In Houston's case, the governor of New Jersey made the order to honor the pop singer, who died in February.

Richardson is of two minds in the case of lowering the flag for the theater shootings. He doesn't support the half-staff honor for tragedies that occur across the country daily, but he said the theater shooting may be an exception.

"This one here, I can understand it somewhat, because there was a couple of veterans killed trying to save people," Richardson said.

There are rules?

According to, the Flag Code was signed by President Franklin Delano Roosevelt on June 22, 1942, and enacted by Congress that year.
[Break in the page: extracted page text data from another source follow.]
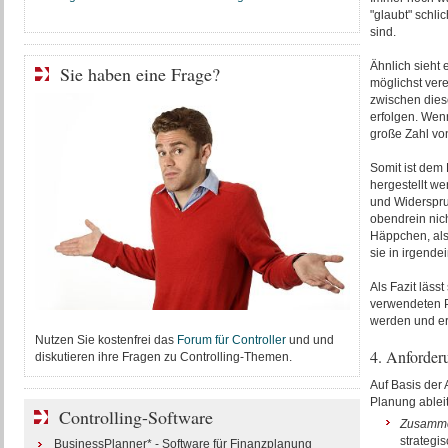
"glaubt" schli
sind.
Ähnlich sieht 
Sie haben eine Frage?
möglichst ver
zwischen diese
erfolgen. Wenn
große Zahl von
Somit ist dem
hergestellt we
und Widerspruc
obendrein nich
Häppchen, also
sie in irgende
Als Fazit läss
verwendeten
werden und er
Nutzen Sie kostenfrei das
Forum für Controller
und und
4. Anforderu
diskutieren ihre Fragen zu Controlling-Themen.
Auf Basis der 
Planung ablei
Controlling-Software
Zusamme
strategis
BusinessPlanner* - Software für Finanzplanung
There are no fines or penalties in the Flag Code and law enforcement can do nothing when it is broken. It is a guide to be followed voluntarily to ensure respect for the flag.

Among the rules for flying the U.S. flag at half-staff are:

- On Memorial Day, the flag is displayed at half-staff from sunrise to noon, then raised to the top of the staff.

- It is at half-staff all day on Peace Officers Memorial Day (May 15), Patriot Day (Sept. 11), and Pearl Harbor Remembrance Day (Dec. 7.)

- It is also half-staff during National Fire Prevention Week, but that requires the president to make a proclamation declaring the day.

- By order of the president, the flag is flown at half-staff upon the death of principal figures of the U.S. government and the governor of a state, territory or possession.

- In the event of the death of other officials or foreign dignitaries, the flag is displayed at half-staff per presidential instructions, or in accordance with customs or practices not inconsistent with the law.

- Governors can order the flag lowered for the death of present or former government officials of that state, and any members of the Armed Forces from that state who dies while serving on active duty. The mayor of the District of Columbia has that same power.

The code also lays out how long the flag shall remain at half-staff for various dignitaries: 30 days on the death of a president or former president and 10 days for the death of the vice president, speaker of the house or chief justice or retired chief justice of the Supreme Court.

'A sacred honor'

The honor is degraded when bestowed on a dead pop singer or for deaths by tornadoes or random attacks, Richardson said.

"They do not merit the lowering of the flag. You've got to remember that the flag is our national symbol, the most important symbol of the United States. We've got the code. Follow the code," he said.

Jason Hicks, commander of Dilworth Veterans of Foreign Wars Post, agrees.

"A Medal of Honor winner, when they die, they don't get the flag half-staff," Hicks said.

"Quite often, we see the flags at half-staff more than not. This (last instance) has been since last Friday. I think it has been overused from what the original intent was," Hicks said.

A spokeswoman for Dalrymple's office said determining when to lower flags to half-staff is a sensitive issue. And the state has guidelines for it, said the spokeswoman, Jody Link.

For instance, the governor may order flags lowered for a state political leader, such as when former Gov. Art Link or state Senate Majority Leader Bob Stenehjem died, or when a soldier is killed in a war zone, she said.

In the most recent case, Dalrymple followed the presidential proclamation, Link said.

"It's very difficult. You want to honor those that have served, those who have sacrificed," Link said. "It is a sacred honor when that flag is lowered."